John is riding his bicycle along a curved path in a park. The path has a radius of 10 meters. He starts from rest and accelerates uniformly at 2 m/s² for a duration of 5 seconds. After that, he maintains a constant speed for 10 seconds before coming to a stop.
a) Calculate John's initial velocity when he starts accelerating.
b) During the 5-second period of acceleration, how far does John travel along the curved path?
Answers & Comments
Answer:
Explanation:
a) To calculate John's initial velocity when he starts accelerating, we can use the kinematic equation:
\[v_f = v_i + at\]
Where:
- \(v_f\) is the final velocity (which will be the velocity after 5 seconds)
- \(v_i\) is the initial velocity (which we want to find)

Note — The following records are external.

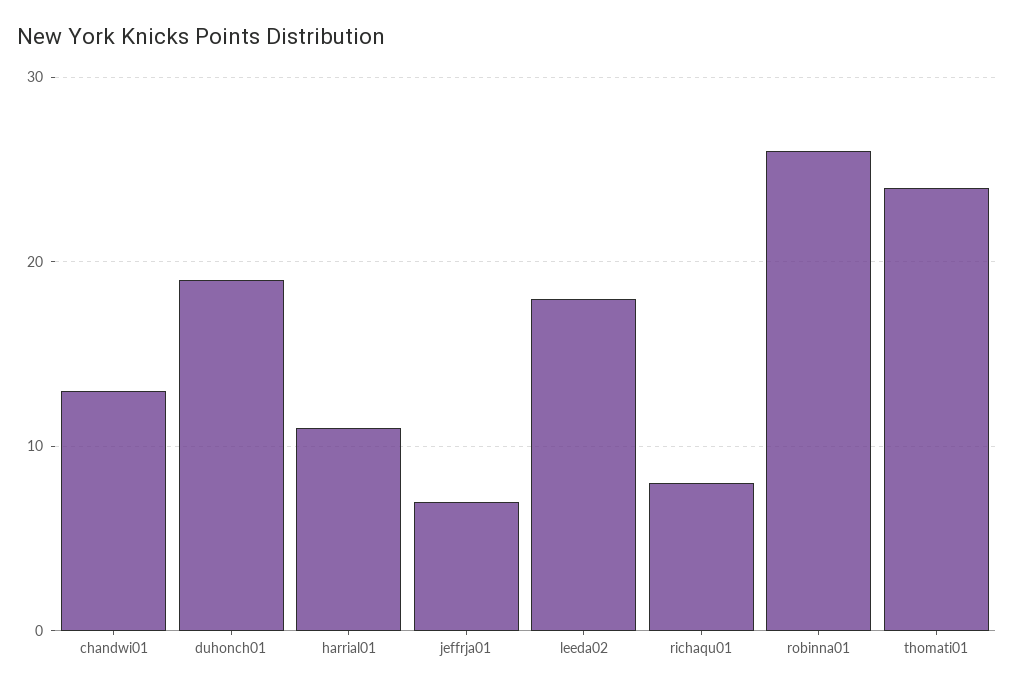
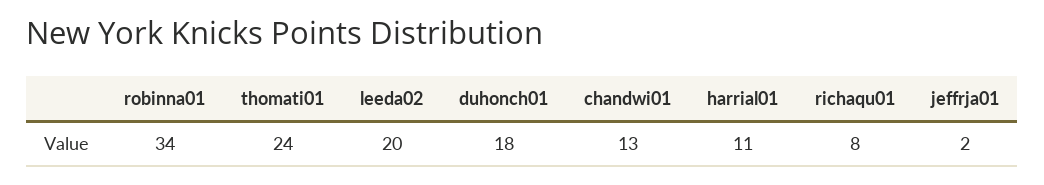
  {
    "chandwi01": 13,
-   "duhonch01": 19,
+   "duhonch01": 18,
    "harrial01": 11,
-   "jeffrja01": 7,
+   "jeffrja01": 2,
-   "leeda02": 18,
+   "leeda02": 20,
    "richaqu01": 8,
-   "robinna01": 26,
+   "robinna01": 34,
    "thomati01": 24
  }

- \(a\) is the acceleration (2 m/s²)
- \(t\) is the time (5 seconds)
Given that \(v_f = 0\) (he starts from rest), \(a = 2 \, \text{m/s}^2\), and \(t = 5 \, \text{seconds}\), we can solve for \(v_i\):
\[0 = v_i + (2 \, \text{m/s}^2) \cdot (5 \, \text{seconds})\]
\[v_i = -10 \, \text{m/s}\]
So, John's initial velocity when he starts accelerating is -10 m/s (negative sign indicates direction).
b) To calculate the distance John travels during the 5-second period of acceleration, we can use another kinematic equation:
\[s = v_i t + \frac{1}{2} a t^2\]
Where:
- \(s\) is the distance traveled
- \(v_i\) is the initial velocity (-10 m/s)
- \(a\) is the acceleration (2 m/s²)
- \(t\) is the time (5 seconds)
Plugging in the values:
\[s = (-10 \, \text{m/s}) \cdot (5 \, \text{seconds}) + \frac{1}{2} (2 \, \text{m/s}^2) \cdot (5 \, \text{seconds})^2\]
\[s = -50 \, \text{m} + 25 \, \text{m}\]
\[s = -25 \, \text{m}\]
So, during the 5-second period of acceleration, John travels a distance of 25 meters along the curved path in the opposite direction of his initial velocity.